Шумаков пропустил ее вперед, подвел к каталке и вышел в другую дверь – не было никакого смысла торчать рядом с ней, и неловко ему было, и маятно, и совесть его мучила!..
Она вышла довольно скоро – минут через семь, он только прикурил вторую сигарету. Он курил в коридорное окно, вздыхал и мучился.
– Дайте мне сигарету.
– У меня только «Честер».
Она наконец на него взглянула, и он вдруг понял, какое у нее горе. Самое настоящее горе.
– Мы все знали, что рано или поздно это случится, – сказала она негромко и выдохнула дым в окно. – Но все равно надеялись, что дед будет жить вечно. И как это он так нас подвел! И что? Сердце?
– Сердце, – согласился Шумаков, ненавидя себя. – И возраст.
Она согласно кивнула. Она же не знала, что в смерти ее деда виноват именно он, Шумаков!
– А… вы его любили?
– Он меня вырастил, – ответила она просто. – А почему вы спрашиваете?
– А этот… урод в коридоре, он кто? Ваш муж?

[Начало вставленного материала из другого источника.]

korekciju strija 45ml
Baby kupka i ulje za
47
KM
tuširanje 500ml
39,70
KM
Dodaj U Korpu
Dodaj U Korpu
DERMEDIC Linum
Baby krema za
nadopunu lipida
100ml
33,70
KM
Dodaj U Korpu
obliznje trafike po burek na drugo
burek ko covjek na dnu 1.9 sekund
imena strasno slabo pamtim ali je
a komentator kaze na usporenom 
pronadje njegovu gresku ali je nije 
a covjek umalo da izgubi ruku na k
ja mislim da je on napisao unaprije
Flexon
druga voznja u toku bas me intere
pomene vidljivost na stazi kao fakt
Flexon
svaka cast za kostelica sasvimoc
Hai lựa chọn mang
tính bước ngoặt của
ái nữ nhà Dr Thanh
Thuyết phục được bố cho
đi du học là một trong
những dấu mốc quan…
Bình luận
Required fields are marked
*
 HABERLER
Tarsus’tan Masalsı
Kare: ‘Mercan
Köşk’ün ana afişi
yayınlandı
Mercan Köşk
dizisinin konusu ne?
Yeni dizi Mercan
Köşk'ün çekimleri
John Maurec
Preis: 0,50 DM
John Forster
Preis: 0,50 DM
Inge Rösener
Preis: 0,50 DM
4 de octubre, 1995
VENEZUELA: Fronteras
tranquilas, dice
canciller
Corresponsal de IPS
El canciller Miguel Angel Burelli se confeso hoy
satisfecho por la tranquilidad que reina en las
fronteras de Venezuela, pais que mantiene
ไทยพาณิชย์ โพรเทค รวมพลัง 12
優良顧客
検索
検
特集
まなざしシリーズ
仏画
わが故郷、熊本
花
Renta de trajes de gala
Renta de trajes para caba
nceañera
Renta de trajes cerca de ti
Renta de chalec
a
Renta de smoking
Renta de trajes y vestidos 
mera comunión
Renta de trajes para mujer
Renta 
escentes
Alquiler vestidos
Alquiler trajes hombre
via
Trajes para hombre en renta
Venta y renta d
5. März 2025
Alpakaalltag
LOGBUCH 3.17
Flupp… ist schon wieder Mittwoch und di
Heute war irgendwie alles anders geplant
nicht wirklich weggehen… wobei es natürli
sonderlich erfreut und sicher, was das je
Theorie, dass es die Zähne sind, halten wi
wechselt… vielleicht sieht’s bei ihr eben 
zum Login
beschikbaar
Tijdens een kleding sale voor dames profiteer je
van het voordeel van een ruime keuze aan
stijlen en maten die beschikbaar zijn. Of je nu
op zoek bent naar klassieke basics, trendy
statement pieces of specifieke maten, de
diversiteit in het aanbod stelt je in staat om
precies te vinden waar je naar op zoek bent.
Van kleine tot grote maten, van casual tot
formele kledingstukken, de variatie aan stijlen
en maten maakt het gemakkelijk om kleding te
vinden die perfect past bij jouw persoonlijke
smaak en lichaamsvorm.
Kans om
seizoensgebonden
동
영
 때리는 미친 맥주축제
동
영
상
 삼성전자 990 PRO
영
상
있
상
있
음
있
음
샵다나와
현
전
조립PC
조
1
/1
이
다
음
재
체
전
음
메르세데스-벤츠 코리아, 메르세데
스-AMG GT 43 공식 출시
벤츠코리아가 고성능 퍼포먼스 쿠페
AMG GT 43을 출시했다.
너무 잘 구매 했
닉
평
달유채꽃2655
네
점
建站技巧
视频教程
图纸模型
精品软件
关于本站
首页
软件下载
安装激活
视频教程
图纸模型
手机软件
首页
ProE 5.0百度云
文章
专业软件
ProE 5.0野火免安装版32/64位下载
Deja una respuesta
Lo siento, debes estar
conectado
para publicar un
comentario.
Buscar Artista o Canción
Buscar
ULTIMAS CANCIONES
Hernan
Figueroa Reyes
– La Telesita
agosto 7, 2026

Ему даже в голову не пришло, что так спрашивать неприлично. Что «урод» и впрямь может оказаться мужем, да еще горячо любимым, да еще чудесным во всех отношениях человеком!
Врачи бестактны и циничны – кажется, именно так принято думать?
Катя Рождествина усмехнулась.
– Он мой жених, – пояснила она. – Очень перспективный во всех отношениях.
– Оно и видно, – пробормотал Шумаков.
Она больше ничего не сказала. В молчании они докурили, и Шумаков закрыл окно.
– Я вас провожу.
Она кивнула. Ее самообладание ему нравилось. Она облегчила ему самую трудную часть работы.
Шумаков проводил их до охраны и постоял, глядя, как они идут за стеклами, – она взяла спутника под руку, и они о чем-то говорили, о своем и неслышном. Он не имел к ним никакого отношения и все же имел.
Потому что знал то, чего они не знали. Потому что в кармане у него лежал медицинский пакет.
Охранник Коля сказал с удовольствием:
– А я ее только что по телику видел. Она программу ведет… эту… как ее… «Свобода выбора». Про политику всякую и про знаменитостей. Красивая тетка, да, Дмитрий Антонович? И маленькая такая! В телике она высоченная, а на самом деле…
– Ты не заметил, никто из наших не выходил сегодня? С утра? – задумчиво спросил Шумаков.
– Зачем?
– Ну… так просто.
Охранник пожал плечами:
– Да все выходят, Дмитрий Антонович.
– Да не все! Я никогда не выхожу, когда дежурю!
– Это верно.
– Ну? Выходил или нет?
– Ну, Глеб Евгеньевич выходил. Нонна Васильна выходила. Мария Петровна выбегала. Она вернулась быстро, а Нонна долго была, ее водитель привез. Куда-то за подарками они ездили, что ли?